Lewiston, Idaho -- Fearful of a burgeoning polygamous community and rumours of child brides in Boundary County, Idaho, legislators have agreed to form a committee to study human trafficking in the state.
"I didn't think this was a problem in the state of Idaho until we went to Bonners Ferry," Speaker Bruce Newcomb of the state legislature told a meeting of Idaho's political leadership.
Newcomb and the other representatives visited Boundary County leaders, who said the wives of a religious group in Bountiful, B.C., are spilling out of Canada and into Idaho to apply for public assistance. The group is believed to be polygamous and associated with a similar group in Hildale, Utah, legislators said. The legislature is concerned the two groups may be trading child brides.
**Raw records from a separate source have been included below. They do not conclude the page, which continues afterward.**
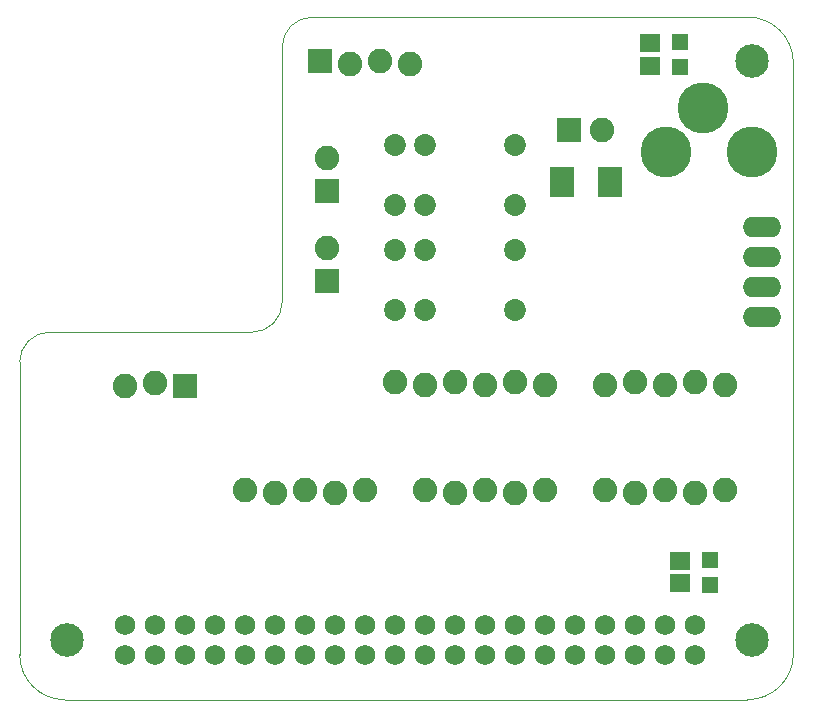
<source format=gbr>
%TF.GenerationSoftware,KiCad,Pcbnew,5.1.5+dfsg1-2~bpo10+1*%
%TF.CreationDate,2020-10-30T12:10:53+01:00*%
%TF.ProjectId,ms_auth_breakout,6d735f61-7574-4685-9f62-7265616b6f75,1.1.0*%
%TF.SameCoordinates,Original*%
%TF.FileFunction,Soldermask,Top*%
%TF.FilePolarity,Negative*%
%FSLAX46Y46*%
G04 Gerber Fmt 4.6, Leading zero omitted, Abs format (unit mm)*
G04 Created by KiCad (PCBNEW 5.1.5+dfsg1-2~bpo10+1) date 2020-10-30 12:10:53 commit 8f6b4a8*
%MOMM*%
%LPD*%
G04 APERTURE LIST*
%ADD10C,0.050000*%
%ADD11C,2.843200*%
%ADD12C,1.727200*%
%ADD13C,2.082800*%
%ADD14R,2.082800X2.082800*%
%ADD15R,2.003200X2.603200*%
%ADD16R,1.403200X1.403200*%
%ADD17R,1.703200X1.503200*%
%ADD18C,4.318000*%
%ADD19O,3.251200X1.727200*%
%ADD20C,1.854200*%
G04 APERTURE END LIST*
D10*
X119557800Y-133896100D02*
G75*
G02X115747800Y-130086100I0J3810000D01*
G01*
X119557800Y-133896100D02*
X177342800Y-133896100D01*
X181254400Y-130086100D02*
G75*
G02X177342800Y-133896100I-3860800J50800D01*
G01*
X181254400Y-130086100D02*
X181254400Y-79921100D01*
X177342800Y-76111100D02*
G75*
G02X181254400Y-79921100I50800J-3860800D01*
G01*
X177342800Y-76111100D02*
X140512800Y-76111100D01*
X137972800Y-78651100D02*
G75*
G02X140512800Y-76111100I2540000J0D01*
G01*
X137972800Y-78651100D02*
X137972800Y-100241100D01*
X135432800Y-102781100D02*
G75*
G03X137972800Y-100241100I0J2540000D01*
G01*
X135432800Y-102781100D02*
X118287800Y-102781100D01*
X115747800Y-105321100D02*
G75*
G02X118287800Y-102781100I2540000J0D01*
G01*
X115747800Y-105321100D02*
X115747800Y-130086100D01*
D11*
X177749200Y-128816100D03*
X119761000Y-128816100D03*
X177749200Y-79794100D03*
D12*
X124637800Y-130086100D03*
X124637800Y-127546100D03*
X127177800Y-130086100D03*
X127177800Y-127546100D03*
X129717800Y-130086100D03*
X129717800Y-127546100D03*
X132257800Y-130086100D03*
X132257800Y-127546100D03*
X134797800Y-130086100D03*
X134797800Y-127546100D03*
X137337800Y-130086100D03*
X137337800Y-127546100D03*
X139877800Y-130086100D03*
X139877800Y-127546100D03*
X142417800Y-130086100D03*
X142417800Y-127546100D03*
X144957800Y-130086100D03*
X144957800Y-127546100D03*
X147497800Y-130086100D03*
X147497800Y-127546100D03*
X150037800Y-130086100D03*
X150037800Y-127546100D03*
X152577800Y-130086100D03*
X152577800Y-127546100D03*
X155117800Y-130086100D03*
X155117800Y-127546100D03*
X157657800Y-130086100D03*
X157657800Y-127546100D03*
X160197800Y-130086100D03*
X160197800Y-127546100D03*
X162737800Y-130086100D03*
X162737800Y-127546100D03*
X165277800Y-130086100D03*
X165277800Y-127546100D03*
X167817800Y-130086100D03*
X167817800Y-127546100D03*
X170357800Y-130086100D03*
X170357800Y-127546100D03*
X172897800Y-130086100D03*
X172897800Y-127546100D03*
D13*
X165087300Y-85636100D03*
D14*
X162293300Y-85636100D03*
D15*
X161665300Y-90081100D03*
X165715300Y-90081100D03*
D16*
X171627800Y-80336100D03*
X171627800Y-78236100D03*
X174167800Y-124151100D03*
X174167800Y-122051100D03*
D17*
X171627800Y-124051100D03*
X171627800Y-122151100D03*
X169087800Y-80236100D03*
X169087800Y-78336100D03*
D13*
X175437800Y-116116100D03*
X172897800Y-116370100D03*
X170357800Y-116116100D03*
X167817800Y-116370100D03*
X165277800Y-116116100D03*
X160197800Y-116116100D03*
X157657800Y-116370100D03*
X155117800Y-116116100D03*
X152577800Y-116370100D03*
X150037800Y-116116100D03*
X144957800Y-116116100D03*
X142417800Y-116370100D03*
X139877800Y-116116100D03*
X137337800Y-116370100D03*
X134797800Y-116116100D03*
X165277800Y-107226100D03*
X167817800Y-106972100D03*
X170357800Y-107226100D03*
X172897800Y-106972100D03*
X175437800Y-107226100D03*
X124637800Y-107353100D03*
X127177800Y-107099100D03*
D14*
X129717800Y-107353100D03*
D18*
X173627800Y-83779500D03*
X177770800Y-87515700D03*
X170450000Y-87541100D03*
D19*
X178612800Y-93891100D03*
X178612800Y-96431100D03*
X178612800Y-98971100D03*
X178612800Y-101511100D03*
D20*
X147497800Y-91986100D03*
X150037800Y-91986100D03*
X157657800Y-91986100D03*
X157657800Y-86906100D03*
X150037800Y-86906100D03*
X147497800Y-86906100D03*
X147497800Y-100876100D03*
X150037800Y-100876100D03*
X157657800Y-100876100D03*
X157657800Y-95796100D03*
X150037800Y-95796100D03*
X147497800Y-95796100D03*
D13*
X141782800Y-95669100D03*
D14*
X141782800Y-98463100D03*
D13*
X141782800Y-88049100D03*
D14*
X141782800Y-90843100D03*
D13*
X148767800Y-80048100D03*
X146227800Y-79794100D03*
X143687800Y-80048100D03*
D14*
X141147800Y-79794100D03*
D13*
X147497800Y-106972100D03*
X150037800Y-107226100D03*
X152577800Y-106972100D03*
X155117800Y-107226100D03*
X157657800Y-106972100D03*
X160197800Y-107226100D03*
M02*

</source>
"We're continuing to try to keep our eye on some things," said Bonners Ferry Mayor Darrell Kerby.
He welcomed the legislative committee, which will study the issue over the summer and possibly hold hearings and recommend legislation next winter.
"So far, there's a whole lot more questions than answers," Kerby said.
"So, I think it's a great idea and hopefully we'll come up with some answers and find out what is the truth and once we find out if there is truth to it, maybe to apply some resources to it."
The committee also will look into human-trafficking concerns involving child brides from Mexico taken to Canyon County.
Southern Idaho legislators are concerned about reports in the Nampa area of men bringing home wives from other countries and then exploiting them for prostitution or slave labour.
It's human trafficking if people are "forced to remain but brought under false circumstances," said state Representative Donna Boe, who co-sponsored the study proposal. She said U.S. laws targeting human trafficking passed about five years ago and the states are being asked to pass complementary laws.